We retain, my lord, a grateful remembrance of the mild and just administration of the government of this kingdom by your noble ancestors; and, when we consider the share your grace had in the happy

Revolution in 1688, and the many good laws you have procured us since, particularly that for preventing the farther growth of popery, we are assured that that liberty and property, that happy constitution in church and state, to which we were restored by king William of glorious memory, will be inviolably preserved under your grace's administration. And we are persuaded that we cannot more effectually recommend ourselves to your grace's favor and protection than by assuring you that we will, to the utmost of our power, contribute to the honor and safety of her majesty's government, the maintenance of the succession in the illustrious house of Hanover, and that we shall at all times oppose the secret and open attempts of the pretender and all his abettors.

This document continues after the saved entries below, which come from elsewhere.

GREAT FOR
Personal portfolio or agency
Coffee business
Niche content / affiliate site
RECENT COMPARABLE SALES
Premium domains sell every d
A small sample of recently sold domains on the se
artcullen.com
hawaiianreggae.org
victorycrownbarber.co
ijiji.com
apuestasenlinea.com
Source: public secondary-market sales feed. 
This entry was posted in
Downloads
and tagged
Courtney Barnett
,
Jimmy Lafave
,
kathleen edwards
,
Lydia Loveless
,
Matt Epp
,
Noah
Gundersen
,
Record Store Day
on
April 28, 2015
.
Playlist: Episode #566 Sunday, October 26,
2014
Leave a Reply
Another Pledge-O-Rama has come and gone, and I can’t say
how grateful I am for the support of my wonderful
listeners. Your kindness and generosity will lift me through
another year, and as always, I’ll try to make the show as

The Recorder's Speech explained by the Tories.

AN ancient metropolis, famous of late

For opposing the church and for nosing the state,

For protecting sedition and rejecting order,

Made the following speech by their mouth, the recorder:

First, to tell you the name of this place of renown,
Some still call it Dublin, but most Forster's town.

The Speech.

May it please your grace,

We cannot omit this occasion to tell

That we love the queen's person and government well;
Then next, to your grace we this compliment make,
That our worships regard you, but 'tis for her sake:
Though our mouth be a Whig, and our head a dissenter,
Yet salute you we must, 'cause you represent her:
Nor can we forget, sir, that some of your line

Did with mildness and peace in this government shine.
But of all your exploits, we'll allow but one fact,
That your grace has procured us a Popery Act.
By this you may see that the least of your actions
Does conduce still the most to our satisfactions.
And lastly, because in the year eighty-eight
You did early appear in defence of our right,
We give no other proof of your zeal to your prince;
So we freely forget all your services since.

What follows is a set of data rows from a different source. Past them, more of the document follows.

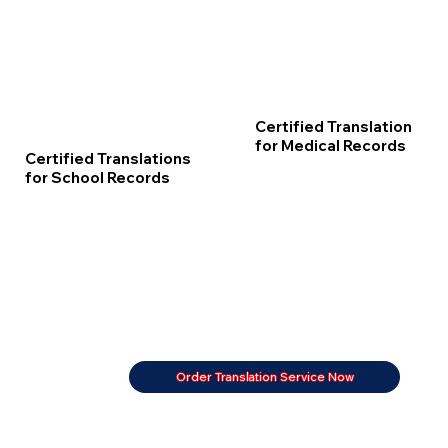
Certified Translation
for Medical Records
Certified Translations
for School Records
Order Translation Service Now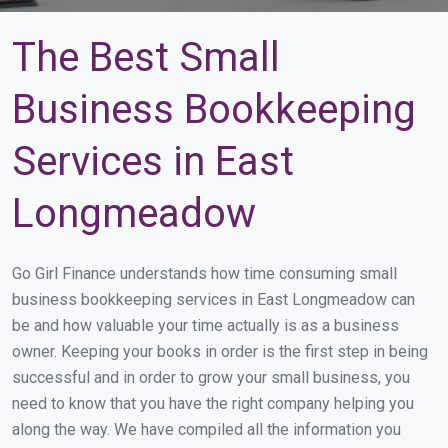
The Best Small
Business Bookkeeping
Services in East
Longmeadow
Go Girl Finance understands how time consuming small
business bookkeeping services in East Longmeadow can
be and how valuable your time actually is as a business
owner. Keeping your books in order is the first step in being
successful and in order to grow your small business, you
need to know that you have the right company helping you
along the way. We have compiled all the information you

It's then only we hope that whilst you rule o'er us
You'll tread in the steps of king William the glorious,
Whom we're always adoring, though hand over head,
For we owe him allegiance, although he be dead;
Which shows that good zeal may be founded in spleen,
Since a dead prince we worship to lessen the queen.
And as for her majesty, we will defend her
Against our hobgoblin the popish pretender.
Our valiant militia will stoutly stand by her
Against the sly Jack and the sturdy high-flier.

She is safe when thus guarded, if Providence bless her,
And Hanover's sure to be next her successor.